The evaluation pipeline was executed within a multi-node cluster environment, utilizing tools such as Huggingface’s accelerate library and vLLM.

The configuration enabled the evaluation of various models, encompassing the Vicuna, Gemma, and Llama families, with parameter sizes ranging from 2 billion to 405 billion.

Findings: Exploring the Range of Performance

The findings of the study offer a detailed perspective on the effects of quantization on the performance of large language models (LLMs).

Quantized Models vs. Smaller Models: Larger quantized models demonstrated superior performance compared to smaller full-precision models in the majority of benchmarks, with the exception of hallucination detection and instruction-following tasks.
Impact of Quantization Methods: The analysis indicates that weight-only quantization methods, such as AWQ, demonstrate superior accuracy preservation compared to approaches that incorporate both weights and activations. This trend is particularly evident in larger models, exemplified by Llama-3.1–405B.
Task Difficulty and Accuracy: The findings indicate that the level of task difficulty did not have a substantial impact on the decline in accuracy attributed to quantization, implying a degree of robustness across different levels of complexity.
Evaluation Limitations of MT-Bench: The findings suggest that this method possesses restricted ability to differentiate among high-performing LLMs, highlighting the necessity for the development of more advanced evaluation metrics.

Implications: Future Directions for Quantized LLMs

Practical Implementations

The results underscore the potential of quantization to enhance the accessibility of powerful large language models for practical applications, particularly in resource-constrained environments.

The deployment of robust models efficiently facilitates advancements in real-time language translation and enhances AI-driven customer support, thereby creating new opportunities in these domains.

Future Research Directions

Identifying gaps in the current literature and proposing new avenues for exploration can lead to significant contributions. It is crucial to consider interdisciplinary approaches and emerging technologies that may enhance understanding and application. Furthermore, collaboration among researchers can facilitate innovative methodologies and broaden the scope of inquiry.
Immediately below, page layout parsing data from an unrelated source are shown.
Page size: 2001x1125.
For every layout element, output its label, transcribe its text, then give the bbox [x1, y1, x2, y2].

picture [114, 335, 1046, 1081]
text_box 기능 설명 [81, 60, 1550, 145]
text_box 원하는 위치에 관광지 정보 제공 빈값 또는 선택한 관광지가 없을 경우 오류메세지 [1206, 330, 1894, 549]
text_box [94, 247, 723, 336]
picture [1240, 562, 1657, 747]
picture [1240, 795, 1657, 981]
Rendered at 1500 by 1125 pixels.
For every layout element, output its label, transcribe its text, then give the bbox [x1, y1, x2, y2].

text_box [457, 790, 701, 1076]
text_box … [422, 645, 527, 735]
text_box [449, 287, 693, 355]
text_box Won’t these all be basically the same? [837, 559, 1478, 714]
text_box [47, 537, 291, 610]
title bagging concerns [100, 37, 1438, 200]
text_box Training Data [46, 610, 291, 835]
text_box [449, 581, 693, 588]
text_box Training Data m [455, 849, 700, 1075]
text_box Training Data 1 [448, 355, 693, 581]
Overall, a strategic focus on future research directions will be vital for the

The research identifies specific limitations, including the necessity for enhanced evaluation methodologies, exemplified by MT-Bench.

Subsequent investigations may focus on the creation of more extensive benchmarks and the effects of quantization on additional emergent capabilities of large language models.

In conclusion, this study advocates for a balanced approach to model compression, emphasizing the importance of maintaining performance while reducing resource consumption. The findings suggest that careful consideration of various compression techniques can lead to effective optimization of machine learning models without significant loss of accuracy.

Quantized instruction-tuned large language models offer an effective strategy for balancing the relationship between model size and performance outcomes.

This study highlights the potential of quantization as a means to enhance accessibility to advanced AI capabilities, despite existing challenges, especially in areas such as instruction-following.

The ongoing advancement in artificial intelligence necessitates a thorough examination and enhancement of quantization techniques. These techniques are essential for effectively reducing model sizes while preserving their inherent capabilities.

This study provides a robust framework for engineers and researchers aiming to explore this intricate and beneficial domain.

Feel free to check out more blogs, research paper summaries and resources on AI by visiting our website.